[[ DATA FOR THIS TASK, beginning ]]

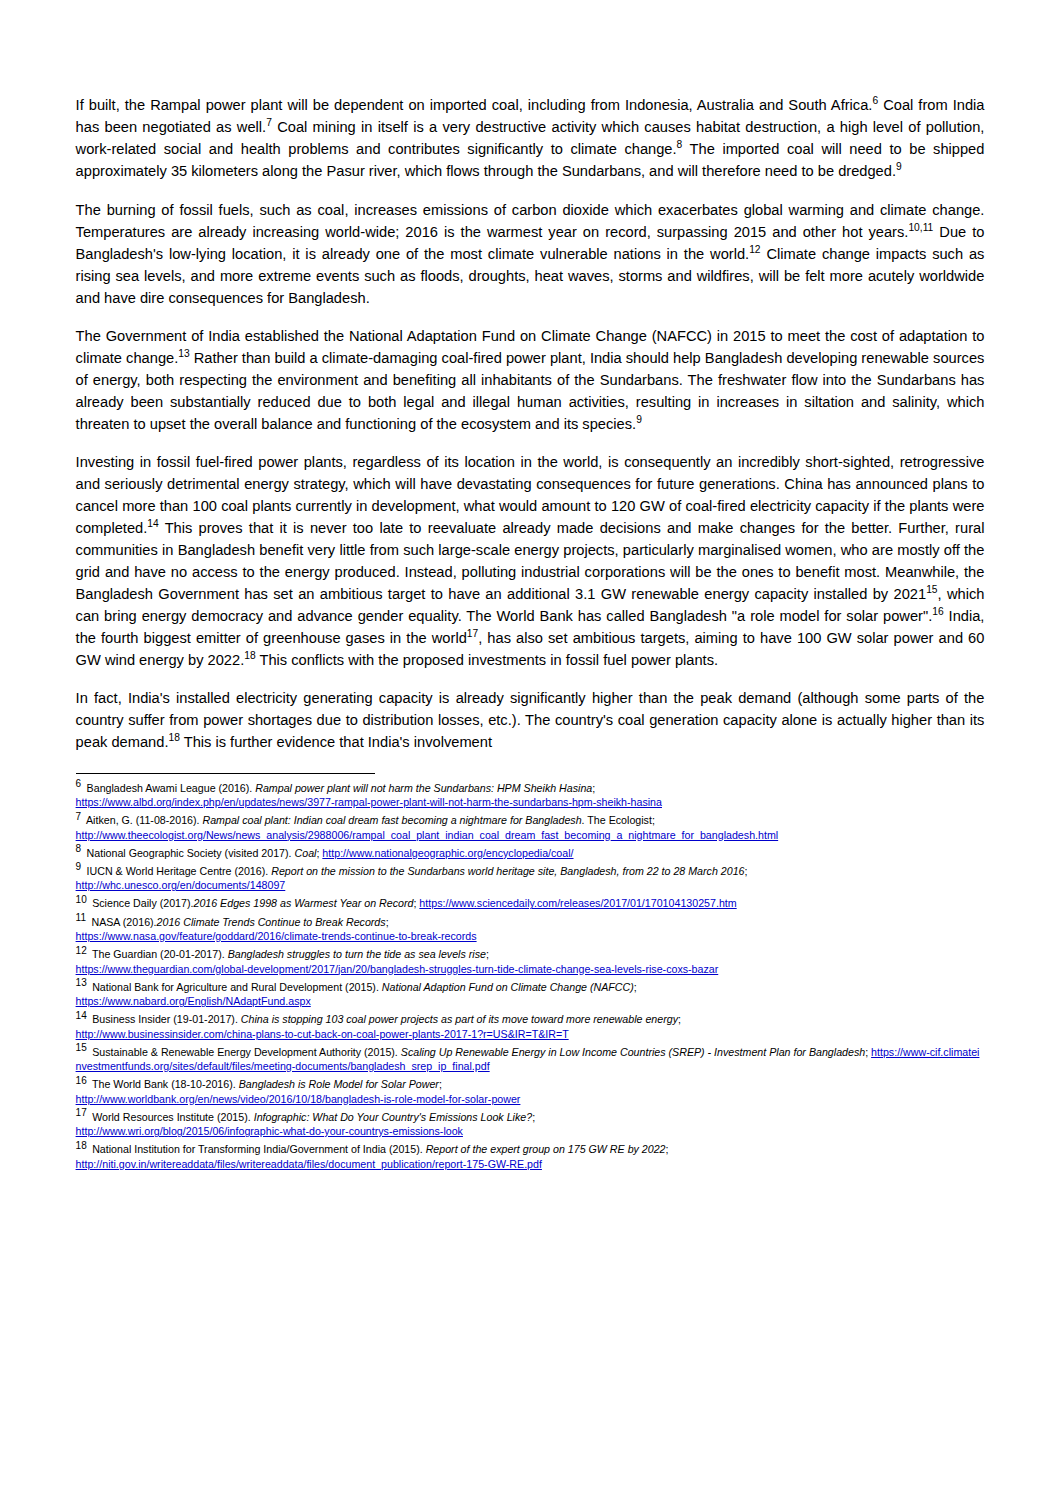If built, the Rampal power plant will be dependent on imported coal, including from Indonesia, Australia and South Africa.6 Coal from India has been negotiated as well.7 Coal mining in itself is a very destructive activity which causes habitat destruction, a high level of pollution, work-related social and health problems and contributes significantly to climate change.8 The imported coal will need to be shipped approximately 35 kilometers along the Pasur river, which flows through the Sundarbans, and will therefore need to be dredged.9
The burning of fossil fuels, such as coal, increases emissions of carbon dioxide which exacerbates global warming and climate change. Temperatures are already increasing world-wide; 2016 is the warmest year on record, surpassing 2015 and other hot years.10,11 Due to Bangladesh's low-lying location, it is already one of the most climate vulnerable nations in the world.12 Climate change impacts such as rising sea levels, and more extreme events such as floods, droughts, heat waves, storms and wildfires, will be felt more acutely worldwide and have dire consequences for Bangladesh.
The Government of India established the National Adaptation Fund on Climate Change (NAFCC) in 2015 to meet the cost of adaptation to climate change.13 Rather than build a climate-damaging coal-fired power plant, India should help Bangladesh developing renewable sources of energy, both respecting the environment and benefiting all inhabitants of the Sundarbans. The freshwater flow into the Sundarbans has already been substantially reduced due to both legal and illegal human activities, resulting in increases in siltation and salinity, which threaten to upset the overall balance and functioning of the ecosystem and its species.9
Investing in fossil fuel-fired power plants, regardless of its location in the world, is consequently an incredibly short-sighted, retrogressive and seriously detrimental energy strategy, which will have devastating consequences for future generations. China has announced plans to cancel more than 100 coal plants currently in development, what would amount to 120 GW of coal-fired electricity capacity if the plants were completed.14 This proves that it is never too late to reevaluate already made decisions and make changes for the better. Further, rural communities in Bangladesh benefit very little from such large-scale energy projects, particularly marginalised women, who are mostly off the grid and have no access to the energy produced. Instead, polluting industrial corporations will be the ones to benefit most. Meanwhile, the Bangladesh Government has set an ambitious target to have an additional 3.1 GW renewable energy capacity installed by 202115, which can bring energy democracy and advance gender equality. The World Bank has called Bangladesh "a role model for solar power".16 India, the fourth biggest emitter of greenhouse gases in the world17, has also set ambitious targets, aiming to have 100 GW solar power and 60 GW wind energy by 2022.18 This conflicts with the proposed investments in fossil fuel power plants.
In fact, India's installed electricity generating capacity is already significantly higher than the peak demand (although some parts of the country suffer from power shortages due to distribution losses, etc.). The country's coal generation capacity alone is actually higher than its peak demand.18 This is further evidence that India's involvement
6 Bangladesh Awami League (2016). Rampal power plant will not harm the Sundarbans: HPM Sheikh Hasina;
https://www.albd.org/index.php/en/updates/news/3977-rampal-power-plant-will-not-harm-the-sundarbans-hpm-sheikh-hasina
7 Aitken, G. (11-08-2016). Rampal coal plant: Indian coal dream fast becoming a nightmare for Bangladesh. The Ecologist;
http://www.theecologist.org/News/news_analysis/2988006/rampal_coal_plant_indian_coal_dream_fast_becoming_a_nightmare_for_bangladesh.html
8 National Geographic Society (visited 2017). Coal; http://www.nationalgeographic.org/encyclopedia/coal/
9 IUCN & World Heritage Centre (2016). Report on the mission to the Sundarbans world heritage site, Bangladesh, from 22 to 28 March 2016;
http://whc.unesco.org/en/documents/148097
10 Science Daily (2017).2016 Edges 1998 as Warmest Year on Record; https://www.sciencedaily.com/releases/2017/01/170104130257.htm
11 NASA (2016).2016 Climate Trends Continue to Break Records;
https://www.nasa.gov/feature/goddard/2016/climate-trends-continue-to-break-records
12 The Guardian (20-01-2017). Bangladesh struggles to turn the tide as sea levels rise;
https://www.theguardian.com/global-development/2017/jan/20/bangladesh-struggles-turn-tide-climate-change-sea-levels-rise-coxs-bazar
13 National Bank for Agriculture and Rural Development (2015). National Adaption Fund on Climate Change (NAFCC);
https://www.nabard.org/English/NAdaptFund.aspx
14 Business Insider (19-01-2017). China is stopping 103 coal power projects as part of its move toward more renewable energy;
http://www.businessinsider.com/china-plans-to-cut-back-on-coal-power-plants-2017-1?r=US&IR=T&IR=T
15 Sustainable & Renewable Energy Development Authority (2015). Scaling Up Renewable Energy in Low Income Countries (SREP) - Investment Plan for Bangladesh; https://www-cif.climateinvestmentfunds.org/sites/default/files/meeting-documents/bangladesh_srep_ip_final.pdf
16 The World Bank (18-10-2016). Bangladesh is Role Model for Solar Power;
http://www.worldbank.org/en/news/video/2016/10/18/bangladesh-is-role-model-for-solar-power
17 World Resources Institute (2015). Infographic: What Do Your Country's Emissions Look Like?;
http://www.wri.org/blog/2015/06/infographic-what-do-your-countrys-emissions-look
18 National Institution for Transforming India/Government of India (2015). Report of the expert group on 175 GW RE by 2022;
http://niti.gov.in/writereaddata/files/writereaddata/files/document_publication/report-175-GW-RE.pdf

[[ DATA FOR THIS TASK, end ]]

* [WHAT YOU SHOULD DO]: Return the complete data unchanged and include none of the pictures.

* [EXERCISE RESULT]:
If built, the Rampal power plant will be dependent on imported coal, including from Indonesia, Australia and South Africa.6 Coal from India has been negotiated as well.7 Coal mining in itself is a very destructive activity which causes habitat destruction, a high level of pollution, work-related social and health problems and contributes significantly to climate change.8 The imported coal will need to be shipped approximately 35 kilometers along the Pasur river, which flows through the Sundarbans, and will therefore need to be dredged.9
The burning of fossil fuels, such as coal, increases emissions of carbon dioxide which exacerbates global warming and climate change. Temperatures are already increasing world-wide; 2016 is the warmest year on record, surpassing 2015 and other hot years.10,11 Due to Bangladesh's low-lying location, it is already one of the most climate vulnerable nations in the world.12 Climate change impacts such as rising sea levels, and more extreme events such as floods, droughts, heat waves, storms and wildfires, will be felt more acutely worldwide and have dire consequences for Bangladesh.
The Government of India established the National Adaptation Fund on Climate Change (NAFCC) in 2015 to meet the cost of adaptation to climate change.13 Rather than build a climate-damaging coal-fired power plant, India should help Bangladesh developing renewable sources of energy, both respecting the environment and benefiting all inhabitants of the Sundarbans. The freshwater flow into the Sundarbans has already been substantially reduced due to both legal and illegal human activities, resulting in increases in siltation and salinity, which threaten to upset the overall balance and functioning of the ecosystem and its species.9
Investing in fossil fuel-fired power plants, regardless of its location in the world, is consequently an incredibly short-sighted, retrogressive and seriously detrimental energy strategy, which will have devastating consequences for future generations. China has announced plans to cancel more than 100 coal plants currently in development, what would amount to 120 GW of coal-fired electricity capacity if the plants were completed.14 This proves that it is never too late to reevaluate already made decisions and make changes for the better. Further, rural communities in Bangladesh benefit very little from such large-scale energy projects, particularly marginalised women, who are mostly off the grid and have no access to the energy produced. Instead, polluting industrial corporations will be the ones to benefit most. Meanwhile, the Bangladesh Government has set an ambitious target to have an additional 3.1 GW renewable energy capacity installed by 202115, which can bring energy democracy and advance gender equality. The World Bank has called Bangladesh "a role model for solar power".16 India, the fourth biggest emitter of greenhouse gases in the world17, has also set ambitious targets, aiming to have 100 GW solar power and 60 GW wind energy by 2022.18 This conflicts with the proposed investments in fossil fuel power plants.
In fact, India's installed electricity generating capacity is already significantly higher than the peak demand (although some parts of the country suffer from power shortages due to distribution losses, etc.). The country's coal generation capacity alone is actually higher than its peak demand.18 This is further evidence that India's involvement
6 Bangladesh Awami League (2016). Rampal power plant will not harm the Sundarbans: HPM Sheikh Hasina;
https://www.albd.org/index.php/en/updates/news/3977-rampal-power-plant-will-not-harm-the-sundarbans-hpm-sheikh-hasina
7 Aitken, G. (11-08-2016). Rampal coal plant: Indian coal dream fast becoming a nightmare for Bangladesh. The Ecologist;
http://www.theecologist.org/News/news_analysis/2988006/rampal_coal_plant_indian_coal_dream_fast_becoming_a_nightmare_for_bangladesh.html
8 National Geographic Society (visited 2017). Coal; http://www.nationalgeographic.org/encyclopedia/coal/
9 IUCN & World Heritage Centre (2016). Report on the mission to the Sundarbans world heritage site, Bangladesh, from 22 to 28 March 2016;
http://whc.unesco.org/en/documents/148097
10 Science Daily (2017).2016 Edges 1998 as Warmest Year on Record; https://www.sciencedaily.com/releases/2017/01/170104130257.htm
11 NASA (2016).2016 Climate Trends Continue to Break Records;
https://www.nasa.gov/feature/goddard/2016/climate-trends-continue-to-break-records
12 The Guardian (20-01-2017). Bangladesh struggles to turn the tide as sea levels rise;
https://www.theguardian.com/global-development/2017/jan/20/bangladesh-struggles-turn-tide-climate-change-sea-levels-rise-coxs-bazar
13 National Bank for Agriculture and Rural Development (2015). National Adaption Fund on Climate Change (NAFCC);
https://www.nabard.org/English/NAdaptFund.aspx
14 Business Insider (19-01-2017). China is stopping 103 coal power projects as part of its move toward more renewable energy;
http://www.businessinsider.com/china-plans-to-cut-back-on-coal-power-plants-2017-1?r=US&IR=T&IR=T
15 Sustainable & Renewable Energy Development Authority (2015). Scaling Up Renewable Energy in Low Income Countries (SREP) - Investment Plan for Bangladesh; https://www-cif.climateinvestmentfunds.org/sites/default/files/meeting-documents/bangladesh_srep_ip_final.pdf
16 The World Bank (18-10-2016). Bangladesh is Role Model for Solar Power;
http://www.worldbank.org/en/news/video/2016/10/18/bangladesh-is-role-model-for-solar-power
17 World Resources Institute (2015). Infographic: What Do Your Country's Emissions Look Like?;
http://www.wri.org/blog/2015/06/infographic-what-do-your-countrys-emissions-look
18 National Institution for Transforming India/Government of India (2015). Report of the expert group on 175 GW RE by 2022;
http://niti.gov.in/writereaddata/files/writereaddata/files/document_publication/report-175-GW-RE.pdf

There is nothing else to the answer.